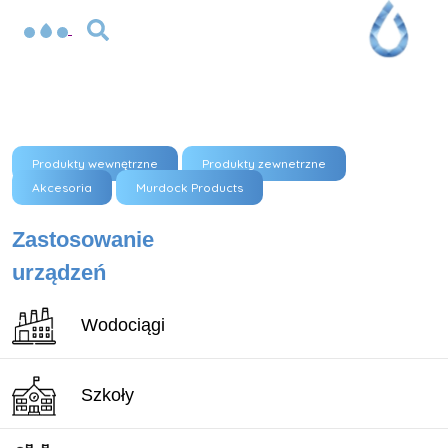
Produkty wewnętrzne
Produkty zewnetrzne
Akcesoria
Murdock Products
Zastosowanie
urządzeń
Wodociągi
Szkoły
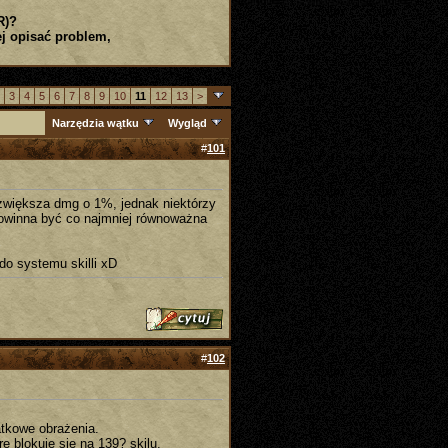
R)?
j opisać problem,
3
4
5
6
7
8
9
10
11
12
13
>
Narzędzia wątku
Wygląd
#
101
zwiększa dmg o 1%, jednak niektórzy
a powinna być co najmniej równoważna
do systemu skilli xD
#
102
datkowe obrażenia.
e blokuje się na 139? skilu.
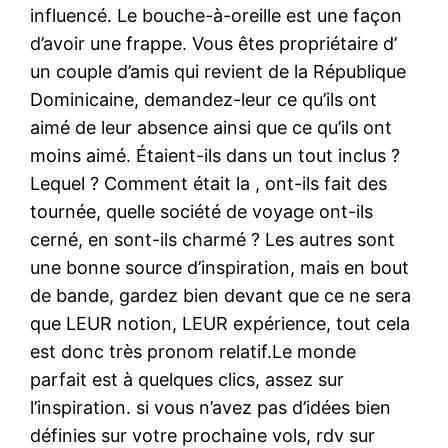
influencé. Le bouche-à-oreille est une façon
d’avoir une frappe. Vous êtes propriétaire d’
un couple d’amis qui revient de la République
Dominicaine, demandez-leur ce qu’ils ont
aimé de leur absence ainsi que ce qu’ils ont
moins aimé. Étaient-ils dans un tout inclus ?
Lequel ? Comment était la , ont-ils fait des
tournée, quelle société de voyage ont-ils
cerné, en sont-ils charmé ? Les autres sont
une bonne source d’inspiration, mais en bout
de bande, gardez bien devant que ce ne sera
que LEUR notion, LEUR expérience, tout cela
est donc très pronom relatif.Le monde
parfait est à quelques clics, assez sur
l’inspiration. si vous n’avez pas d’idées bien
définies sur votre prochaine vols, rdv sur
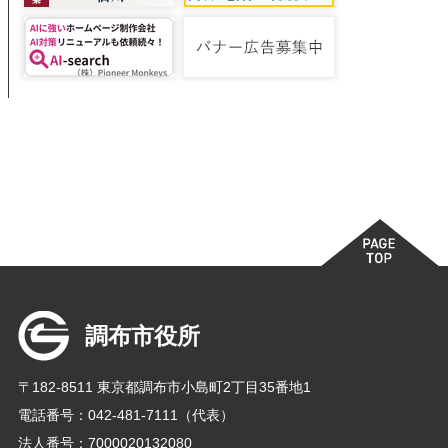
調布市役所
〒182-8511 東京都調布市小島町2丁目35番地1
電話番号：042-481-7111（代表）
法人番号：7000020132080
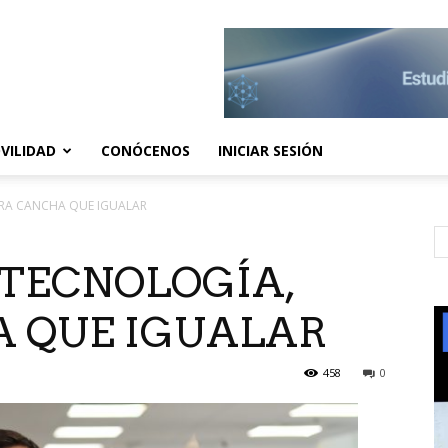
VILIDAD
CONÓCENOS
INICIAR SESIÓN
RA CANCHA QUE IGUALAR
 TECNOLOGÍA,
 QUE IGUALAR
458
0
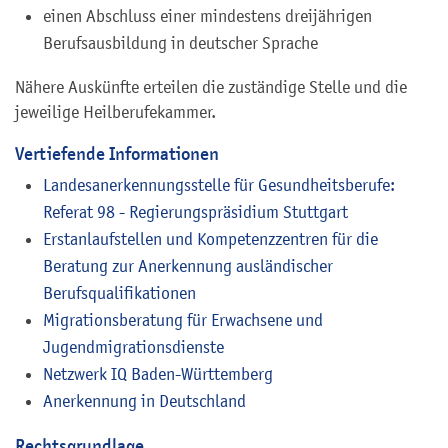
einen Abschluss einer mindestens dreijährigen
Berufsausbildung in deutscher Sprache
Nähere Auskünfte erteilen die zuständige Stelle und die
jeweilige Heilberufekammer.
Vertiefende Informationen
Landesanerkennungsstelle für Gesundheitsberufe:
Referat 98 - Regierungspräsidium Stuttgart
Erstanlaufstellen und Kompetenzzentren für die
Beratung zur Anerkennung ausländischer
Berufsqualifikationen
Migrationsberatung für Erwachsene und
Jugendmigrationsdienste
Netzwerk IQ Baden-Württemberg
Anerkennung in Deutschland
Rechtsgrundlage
____
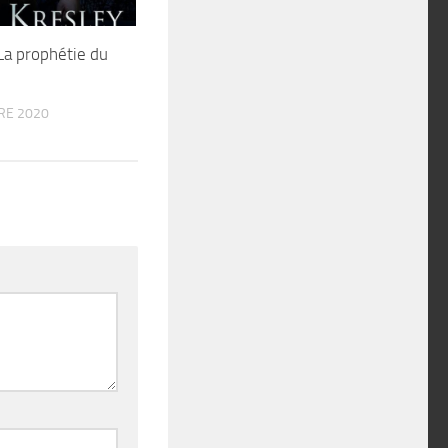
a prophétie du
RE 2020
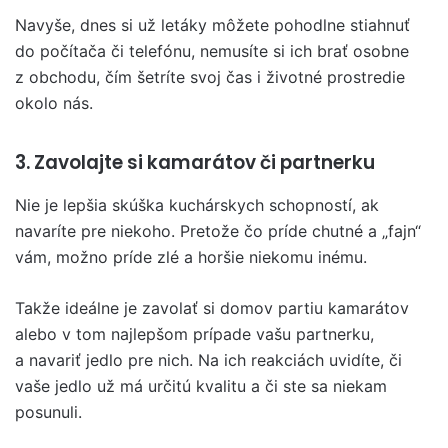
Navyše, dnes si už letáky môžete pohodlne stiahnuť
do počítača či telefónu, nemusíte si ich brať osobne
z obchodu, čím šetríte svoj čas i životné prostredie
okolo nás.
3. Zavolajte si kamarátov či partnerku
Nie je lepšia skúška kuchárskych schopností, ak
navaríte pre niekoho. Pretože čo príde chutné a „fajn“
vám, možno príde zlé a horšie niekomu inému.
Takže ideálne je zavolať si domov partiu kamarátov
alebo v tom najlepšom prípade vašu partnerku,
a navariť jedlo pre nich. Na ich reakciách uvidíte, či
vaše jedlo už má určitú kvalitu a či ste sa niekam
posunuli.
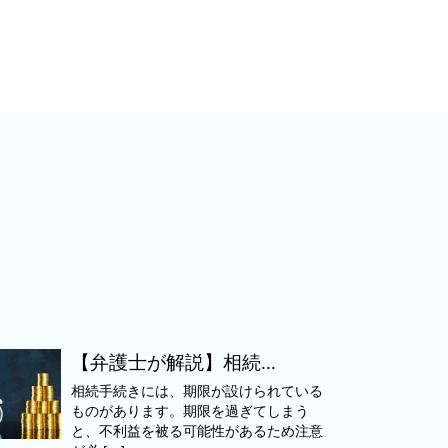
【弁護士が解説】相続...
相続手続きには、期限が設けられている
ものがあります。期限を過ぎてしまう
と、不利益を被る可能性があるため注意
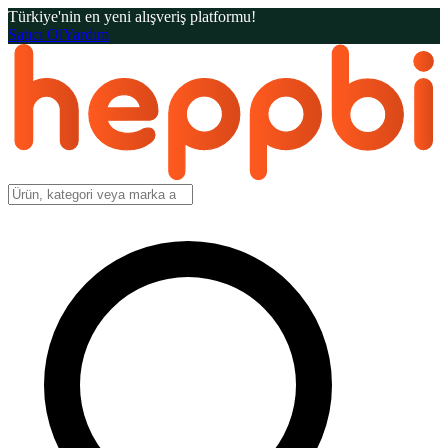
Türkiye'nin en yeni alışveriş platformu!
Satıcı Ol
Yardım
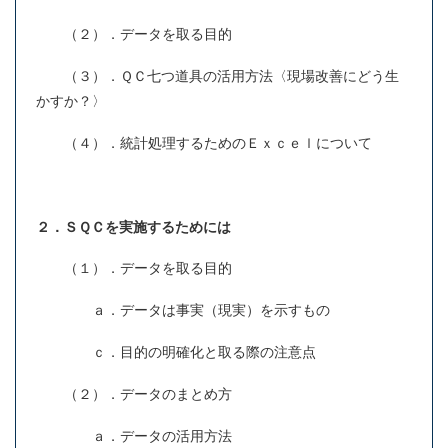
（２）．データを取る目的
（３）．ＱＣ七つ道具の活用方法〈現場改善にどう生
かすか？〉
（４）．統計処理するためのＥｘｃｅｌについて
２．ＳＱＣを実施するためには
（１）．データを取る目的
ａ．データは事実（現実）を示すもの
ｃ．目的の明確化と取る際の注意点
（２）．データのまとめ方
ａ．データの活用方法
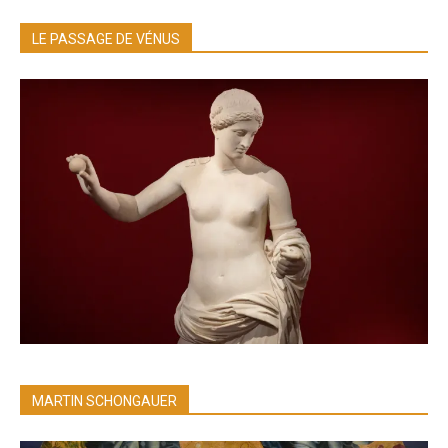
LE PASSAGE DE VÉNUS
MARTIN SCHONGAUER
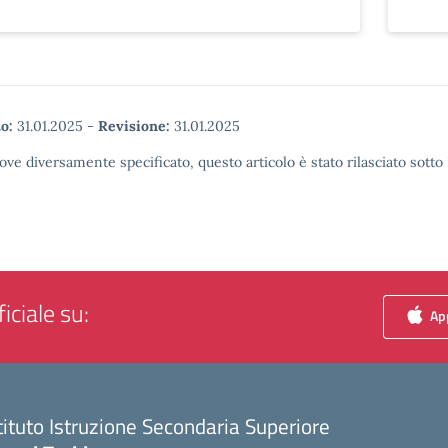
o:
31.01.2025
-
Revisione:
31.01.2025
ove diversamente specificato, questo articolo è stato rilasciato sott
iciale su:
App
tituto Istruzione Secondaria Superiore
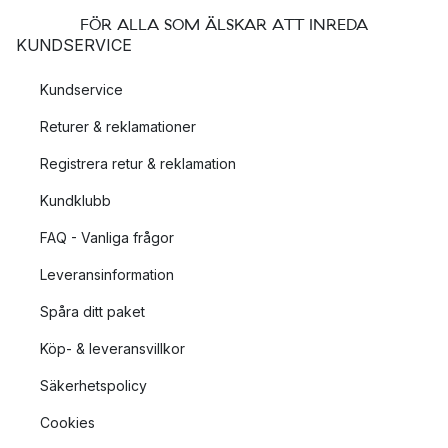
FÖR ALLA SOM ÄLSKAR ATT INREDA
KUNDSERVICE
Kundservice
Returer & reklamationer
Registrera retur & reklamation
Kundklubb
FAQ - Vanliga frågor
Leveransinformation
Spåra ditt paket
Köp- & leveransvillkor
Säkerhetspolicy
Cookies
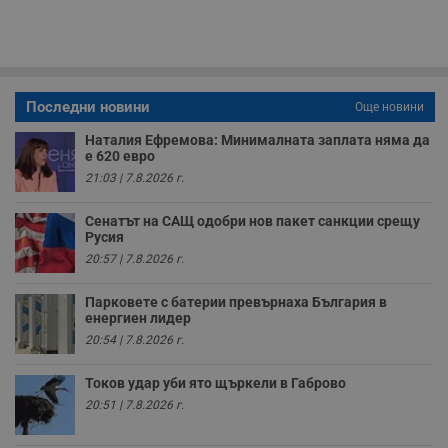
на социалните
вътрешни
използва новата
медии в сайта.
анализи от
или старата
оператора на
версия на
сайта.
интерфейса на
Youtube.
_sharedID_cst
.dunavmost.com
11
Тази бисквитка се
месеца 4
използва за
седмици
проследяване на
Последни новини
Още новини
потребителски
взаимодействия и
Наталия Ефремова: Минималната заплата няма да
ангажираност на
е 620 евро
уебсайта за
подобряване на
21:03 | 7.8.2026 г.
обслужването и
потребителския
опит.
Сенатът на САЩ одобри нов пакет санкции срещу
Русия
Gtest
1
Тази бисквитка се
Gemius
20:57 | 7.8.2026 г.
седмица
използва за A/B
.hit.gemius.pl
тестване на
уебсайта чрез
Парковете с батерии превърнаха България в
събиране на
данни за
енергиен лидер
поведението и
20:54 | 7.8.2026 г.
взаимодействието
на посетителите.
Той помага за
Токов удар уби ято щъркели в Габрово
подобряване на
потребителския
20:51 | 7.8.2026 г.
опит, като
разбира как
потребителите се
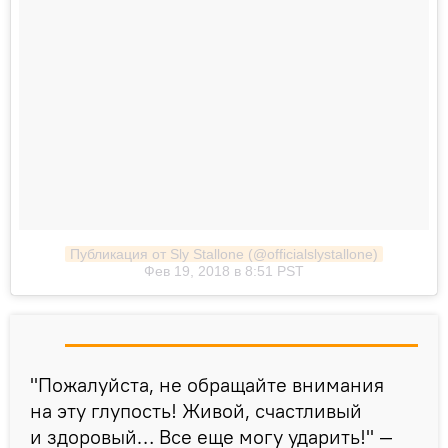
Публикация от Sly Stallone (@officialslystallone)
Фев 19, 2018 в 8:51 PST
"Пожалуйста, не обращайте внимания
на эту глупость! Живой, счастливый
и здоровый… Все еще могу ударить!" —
____
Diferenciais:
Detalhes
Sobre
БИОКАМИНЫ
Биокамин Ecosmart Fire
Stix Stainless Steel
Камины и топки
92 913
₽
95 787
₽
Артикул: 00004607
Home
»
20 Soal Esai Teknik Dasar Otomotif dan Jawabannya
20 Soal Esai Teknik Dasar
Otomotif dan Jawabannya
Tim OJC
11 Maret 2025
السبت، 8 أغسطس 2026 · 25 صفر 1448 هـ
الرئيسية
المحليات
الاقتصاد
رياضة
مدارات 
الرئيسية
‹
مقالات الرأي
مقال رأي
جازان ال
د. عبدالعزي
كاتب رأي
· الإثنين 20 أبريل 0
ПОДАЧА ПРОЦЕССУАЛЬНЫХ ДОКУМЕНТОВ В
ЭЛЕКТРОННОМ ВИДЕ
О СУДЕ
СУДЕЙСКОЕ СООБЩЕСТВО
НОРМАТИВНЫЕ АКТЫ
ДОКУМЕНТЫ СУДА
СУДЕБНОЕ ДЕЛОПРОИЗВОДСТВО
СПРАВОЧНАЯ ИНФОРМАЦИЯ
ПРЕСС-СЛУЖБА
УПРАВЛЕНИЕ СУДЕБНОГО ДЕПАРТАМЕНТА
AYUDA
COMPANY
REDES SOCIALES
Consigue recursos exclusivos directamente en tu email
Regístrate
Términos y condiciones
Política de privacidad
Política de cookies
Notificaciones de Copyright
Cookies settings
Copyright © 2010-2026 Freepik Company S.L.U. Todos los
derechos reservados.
____
Everything from the line with "Produkty wewnętrzne" through the line with "une bonne source d’inspiration, mais en bout" in the material above should be transcribed exactly, except the pictures.

◆ Response:
Produkty wewnętrzne
Produkty zewnetrzne
Akcesoria
Murdock Products
Zastosowanie
urządzeń
Wodociągi
Szkoły
R)?
j opisać problem,
3
4
5
6
7
8
9
10
11
12
13
>
Narzędzia wątku
Wygląd
#
101
zwiększa dmg o 1%, jednak niektórzy
a powinna być co najmniej równoważna
do systemu skilli xD
#
102
datkowe obrażenia.
e blokuje się na 139? skilu.
influencé. Le bouche-à-oreille est une façon
d’avoir une frappe. Vous êtes propriétaire d’
un couple d’amis qui revient de la République
Dominicaine, demandez-leur ce qu’ils ont
aimé de leur absence ainsi que ce qu’ils ont
moins aimé. Étaient-ils dans un tout inclus ?
Lequel ? Comment était la , ont-ils fait des
tournée, quelle société de voyage ont-ils
cerné, en sont-ils charmé ? Les autres sont
une bonne source d’inspiration, mais en bout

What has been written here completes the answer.